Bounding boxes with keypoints
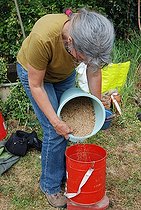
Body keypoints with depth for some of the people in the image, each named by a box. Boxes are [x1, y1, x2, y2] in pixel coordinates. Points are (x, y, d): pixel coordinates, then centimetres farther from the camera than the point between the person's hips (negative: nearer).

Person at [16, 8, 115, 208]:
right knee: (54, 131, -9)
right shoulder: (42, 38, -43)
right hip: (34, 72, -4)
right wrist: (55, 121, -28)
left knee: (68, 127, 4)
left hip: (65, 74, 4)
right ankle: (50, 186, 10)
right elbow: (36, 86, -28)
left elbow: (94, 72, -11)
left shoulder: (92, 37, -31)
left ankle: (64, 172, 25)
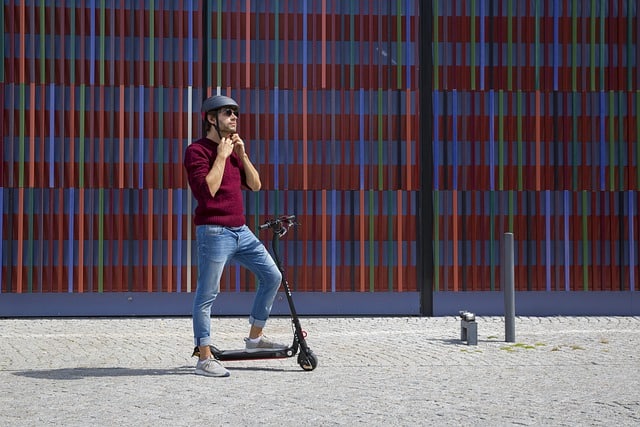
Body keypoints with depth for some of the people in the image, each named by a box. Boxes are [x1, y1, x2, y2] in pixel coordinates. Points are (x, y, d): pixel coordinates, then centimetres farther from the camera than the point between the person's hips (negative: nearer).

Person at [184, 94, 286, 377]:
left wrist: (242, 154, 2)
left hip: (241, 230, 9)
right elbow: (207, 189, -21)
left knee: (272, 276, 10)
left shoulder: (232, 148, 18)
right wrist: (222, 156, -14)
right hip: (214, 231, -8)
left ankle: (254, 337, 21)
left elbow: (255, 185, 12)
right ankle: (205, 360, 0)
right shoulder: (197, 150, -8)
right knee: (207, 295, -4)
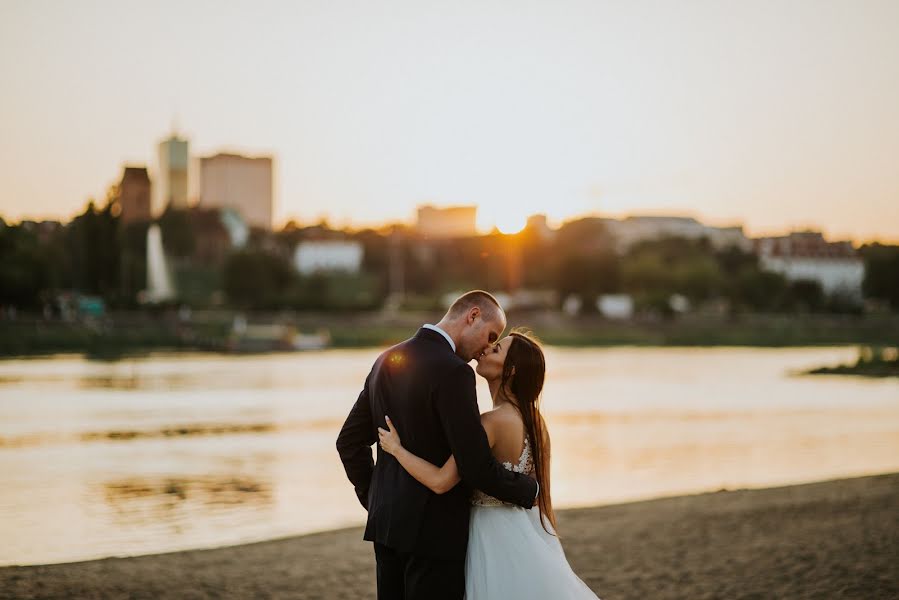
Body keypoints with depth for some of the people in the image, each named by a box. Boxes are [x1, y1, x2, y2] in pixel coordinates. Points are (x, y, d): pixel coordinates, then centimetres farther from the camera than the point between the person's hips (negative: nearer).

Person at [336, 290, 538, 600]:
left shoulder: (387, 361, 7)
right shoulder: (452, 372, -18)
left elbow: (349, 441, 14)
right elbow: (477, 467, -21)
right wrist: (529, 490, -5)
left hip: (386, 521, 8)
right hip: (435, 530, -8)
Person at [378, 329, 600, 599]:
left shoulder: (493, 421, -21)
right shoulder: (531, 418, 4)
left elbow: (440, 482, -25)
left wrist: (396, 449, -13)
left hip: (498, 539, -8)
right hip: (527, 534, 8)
==
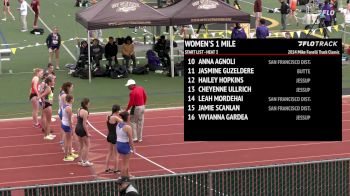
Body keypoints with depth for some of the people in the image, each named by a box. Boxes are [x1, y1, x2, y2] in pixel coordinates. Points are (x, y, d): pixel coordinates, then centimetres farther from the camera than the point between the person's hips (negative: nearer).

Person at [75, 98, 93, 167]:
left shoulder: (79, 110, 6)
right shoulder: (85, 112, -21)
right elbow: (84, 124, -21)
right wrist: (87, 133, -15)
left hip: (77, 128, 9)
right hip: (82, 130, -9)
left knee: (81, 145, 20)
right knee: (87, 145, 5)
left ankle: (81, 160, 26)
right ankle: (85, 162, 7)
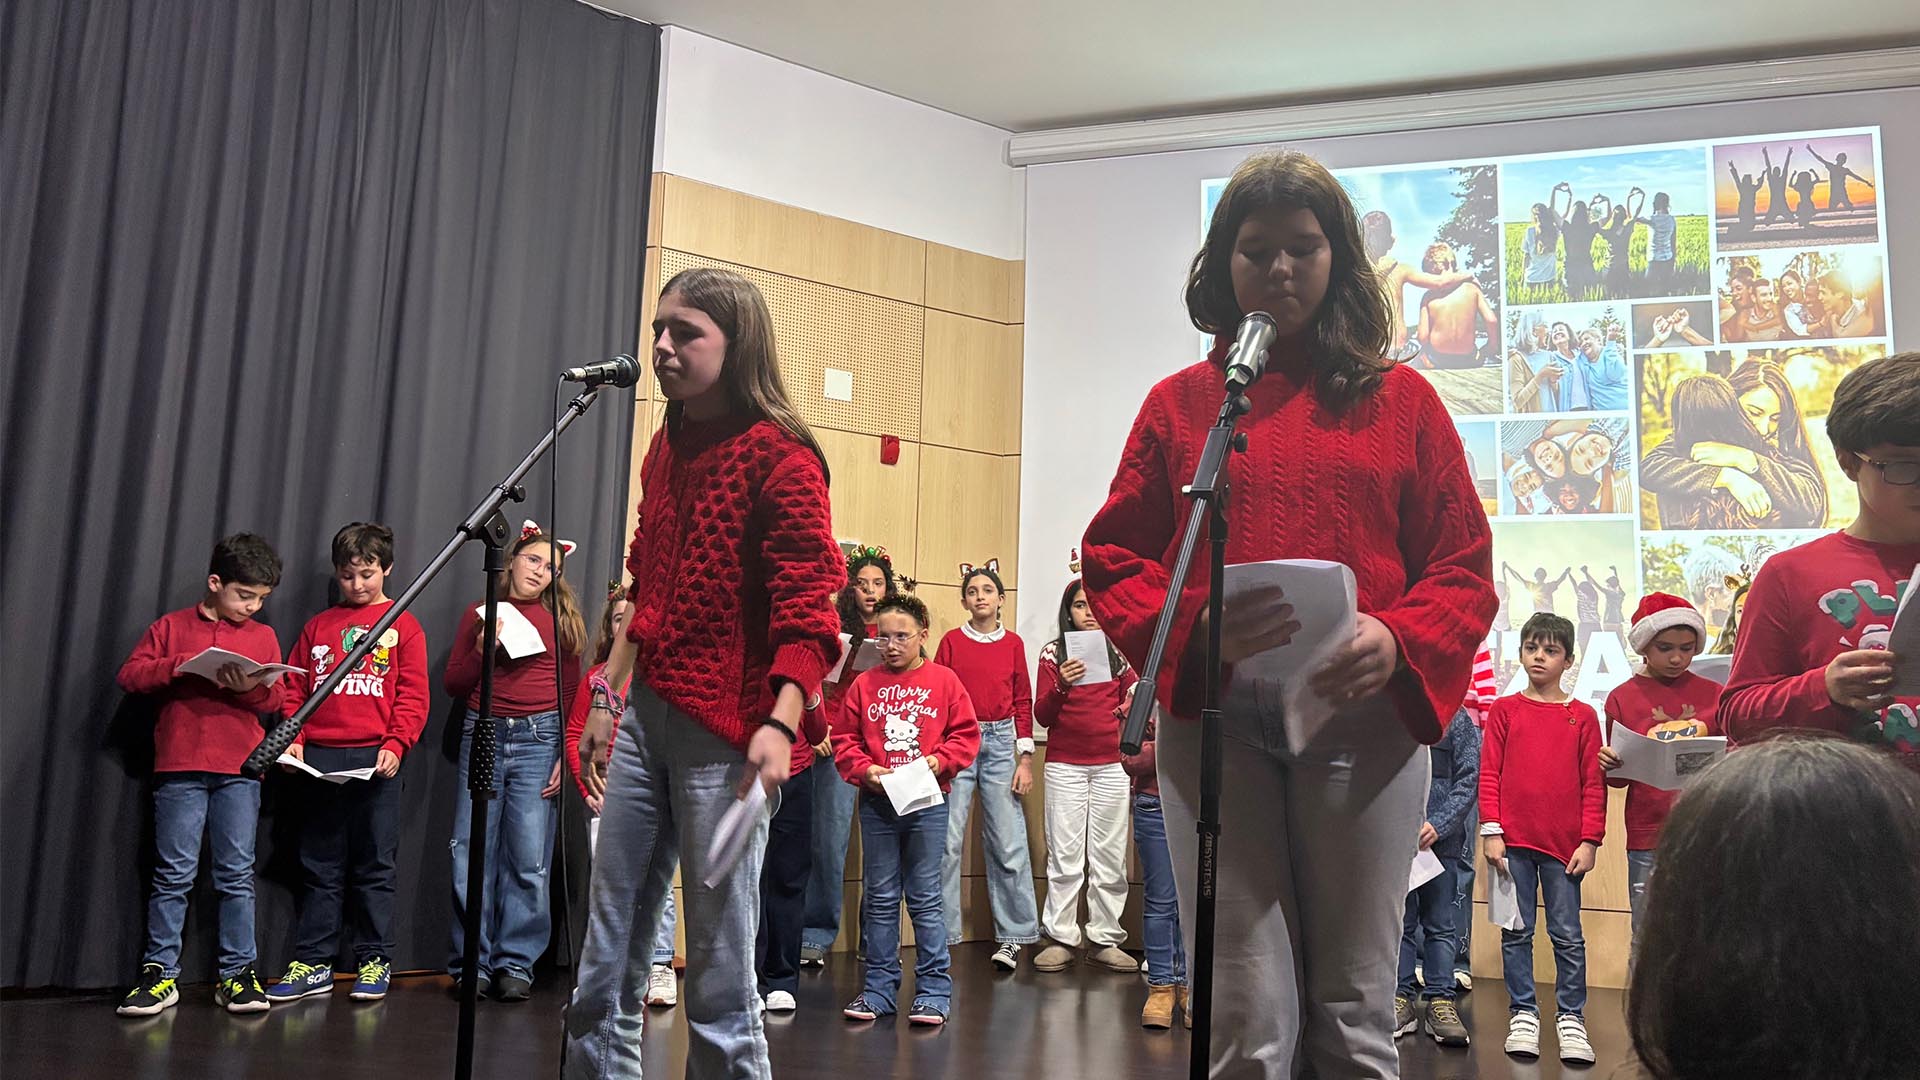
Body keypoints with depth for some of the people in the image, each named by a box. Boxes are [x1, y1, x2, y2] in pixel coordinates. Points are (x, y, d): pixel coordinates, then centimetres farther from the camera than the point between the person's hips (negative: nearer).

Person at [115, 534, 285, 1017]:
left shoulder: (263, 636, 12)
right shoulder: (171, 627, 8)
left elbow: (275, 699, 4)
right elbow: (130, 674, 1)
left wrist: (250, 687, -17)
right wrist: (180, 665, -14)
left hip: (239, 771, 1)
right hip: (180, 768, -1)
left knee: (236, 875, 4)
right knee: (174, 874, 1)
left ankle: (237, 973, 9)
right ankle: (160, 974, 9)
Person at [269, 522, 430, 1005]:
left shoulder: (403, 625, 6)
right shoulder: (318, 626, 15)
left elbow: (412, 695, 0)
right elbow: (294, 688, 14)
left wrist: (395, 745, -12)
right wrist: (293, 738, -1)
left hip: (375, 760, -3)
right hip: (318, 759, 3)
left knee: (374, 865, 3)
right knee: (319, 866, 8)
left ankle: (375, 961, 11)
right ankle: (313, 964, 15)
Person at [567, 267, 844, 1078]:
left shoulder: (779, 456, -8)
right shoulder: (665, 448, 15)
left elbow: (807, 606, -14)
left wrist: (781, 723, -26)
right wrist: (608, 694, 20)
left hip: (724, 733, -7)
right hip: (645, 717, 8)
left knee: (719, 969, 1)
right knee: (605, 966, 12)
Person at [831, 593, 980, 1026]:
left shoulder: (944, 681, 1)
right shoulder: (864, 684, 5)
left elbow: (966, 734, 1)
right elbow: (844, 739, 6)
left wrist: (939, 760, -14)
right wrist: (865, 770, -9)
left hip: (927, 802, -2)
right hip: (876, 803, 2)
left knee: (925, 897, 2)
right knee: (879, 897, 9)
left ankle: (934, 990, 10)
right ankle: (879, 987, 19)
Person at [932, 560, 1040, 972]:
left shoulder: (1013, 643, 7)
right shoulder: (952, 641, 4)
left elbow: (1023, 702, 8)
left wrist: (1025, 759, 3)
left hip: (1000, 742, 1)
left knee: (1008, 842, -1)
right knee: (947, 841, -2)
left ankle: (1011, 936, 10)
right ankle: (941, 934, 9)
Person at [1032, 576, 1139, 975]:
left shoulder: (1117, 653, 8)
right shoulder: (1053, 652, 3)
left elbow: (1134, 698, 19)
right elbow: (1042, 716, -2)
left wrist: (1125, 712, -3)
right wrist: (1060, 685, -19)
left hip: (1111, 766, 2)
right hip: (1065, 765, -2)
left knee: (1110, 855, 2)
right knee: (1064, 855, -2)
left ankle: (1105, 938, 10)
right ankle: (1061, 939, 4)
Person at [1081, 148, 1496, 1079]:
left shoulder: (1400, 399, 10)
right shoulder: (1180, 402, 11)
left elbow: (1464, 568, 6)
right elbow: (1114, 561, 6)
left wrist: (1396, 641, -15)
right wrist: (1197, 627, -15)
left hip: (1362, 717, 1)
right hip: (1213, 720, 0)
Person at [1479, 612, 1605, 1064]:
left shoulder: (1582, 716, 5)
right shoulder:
---
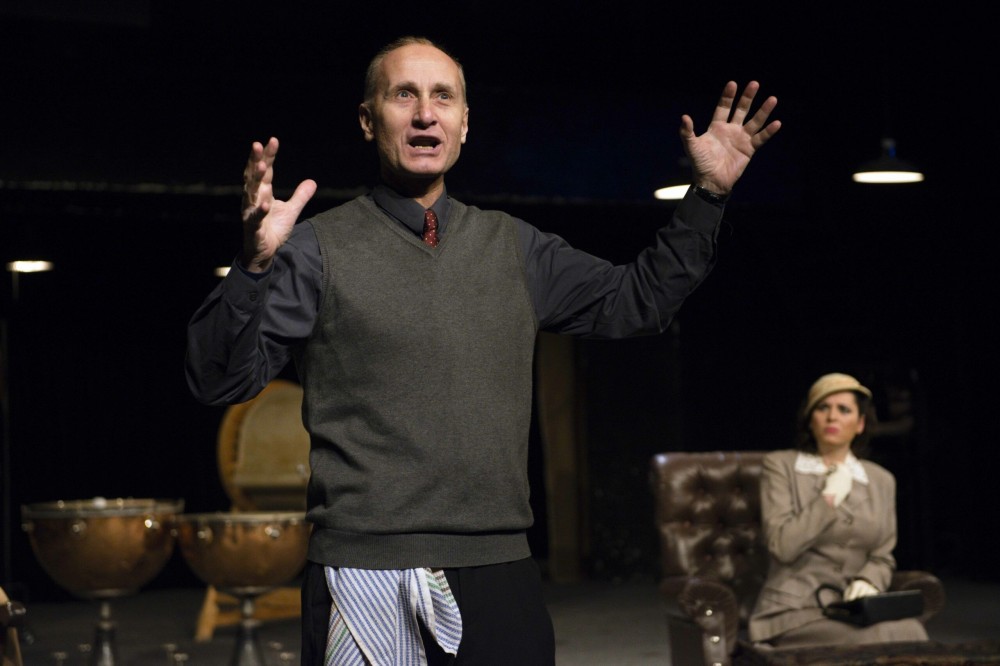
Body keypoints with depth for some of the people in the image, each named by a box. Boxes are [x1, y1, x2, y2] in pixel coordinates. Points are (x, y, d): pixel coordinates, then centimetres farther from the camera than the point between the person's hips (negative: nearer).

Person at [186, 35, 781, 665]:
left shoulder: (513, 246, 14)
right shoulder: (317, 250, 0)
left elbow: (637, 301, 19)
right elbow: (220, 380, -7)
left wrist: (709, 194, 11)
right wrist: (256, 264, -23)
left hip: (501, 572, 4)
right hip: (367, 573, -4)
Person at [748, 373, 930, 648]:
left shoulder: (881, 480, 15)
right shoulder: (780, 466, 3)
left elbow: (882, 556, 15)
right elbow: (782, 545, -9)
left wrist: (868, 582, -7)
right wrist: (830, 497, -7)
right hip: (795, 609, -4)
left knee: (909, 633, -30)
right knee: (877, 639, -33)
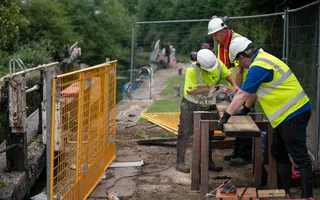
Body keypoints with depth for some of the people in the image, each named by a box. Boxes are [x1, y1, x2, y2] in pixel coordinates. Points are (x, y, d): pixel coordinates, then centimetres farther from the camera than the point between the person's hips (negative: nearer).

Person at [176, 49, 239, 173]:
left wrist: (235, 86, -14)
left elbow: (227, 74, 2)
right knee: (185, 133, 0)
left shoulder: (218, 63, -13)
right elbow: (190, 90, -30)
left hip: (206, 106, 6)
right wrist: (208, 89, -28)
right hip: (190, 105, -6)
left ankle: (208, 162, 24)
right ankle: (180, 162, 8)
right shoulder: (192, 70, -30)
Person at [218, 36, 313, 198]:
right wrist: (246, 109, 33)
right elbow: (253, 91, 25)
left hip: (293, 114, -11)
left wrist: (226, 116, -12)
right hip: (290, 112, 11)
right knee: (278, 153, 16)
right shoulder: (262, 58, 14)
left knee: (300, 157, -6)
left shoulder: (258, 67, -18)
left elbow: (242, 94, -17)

WHAT IS BEING ASKED: Rescale the lines between the one holding "right shoulder: (864, 684, 5)" and the one holding "left shoulder: (1582, 716, 5)", inclusive, and write them out again with the person boxes left unchanged. Multiply every number in the keypoint triples by 1.05 and round to whole numbers, with halves rounded up.

RESULT OF THIS TASK:
right shoulder: (907, 718, 5)
left elbow: (1014, 771, 1)
right elbow: (886, 776, 6)
left wrist: (986, 798, -15)
right wrist: (908, 809, -9)
left hip: (973, 842, -2)
right hip: (920, 843, 2)
left knee: (971, 942, 2)
right knee: (923, 942, 9)
left ankle: (981, 1040, 11)
right ankle: (923, 1036, 20)
Person at [932, 560, 1040, 972]:
left shoulder: (1064, 675, 7)
right shoulder: (1000, 673, 4)
left elbow: (1074, 737, 8)
left wrist: (1076, 797, 3)
left hip: (1050, 779, 1)
left knee: (1058, 884, -1)
right knee: (994, 883, -2)
left ankle: (1062, 983, 11)
right ankle: (988, 981, 9)
Person at [1032, 576, 1139, 975]:
left shoulder: (1173, 686, 8)
right shoulder: (1106, 685, 3)
left elbow: (1191, 733, 20)
right elbow: (1094, 752, -2)
left wrist: (1181, 748, -3)
right wrist: (1113, 719, -20)
left hip: (1167, 804, 2)
right hip: (1118, 803, -2)
left knee: (1166, 898, 2)
right knee: (1117, 898, -2)
left ankle: (1160, 985, 11)
right ankle: (1114, 986, 4)
Person at [1081, 148, 1496, 1079]:
left shoulder: (1470, 419, 11)
right shoulder: (1239, 422, 12)
left elbow: (1537, 596, 6)
right elbow: (1170, 589, 6)
left wrist: (1466, 673, -16)
right wrist: (1257, 658, -16)
left hip: (1430, 753, 1)
right hip: (1274, 756, 0)
Person at [1479, 612, 1605, 1064]:
left shoulder: (1661, 752, 5)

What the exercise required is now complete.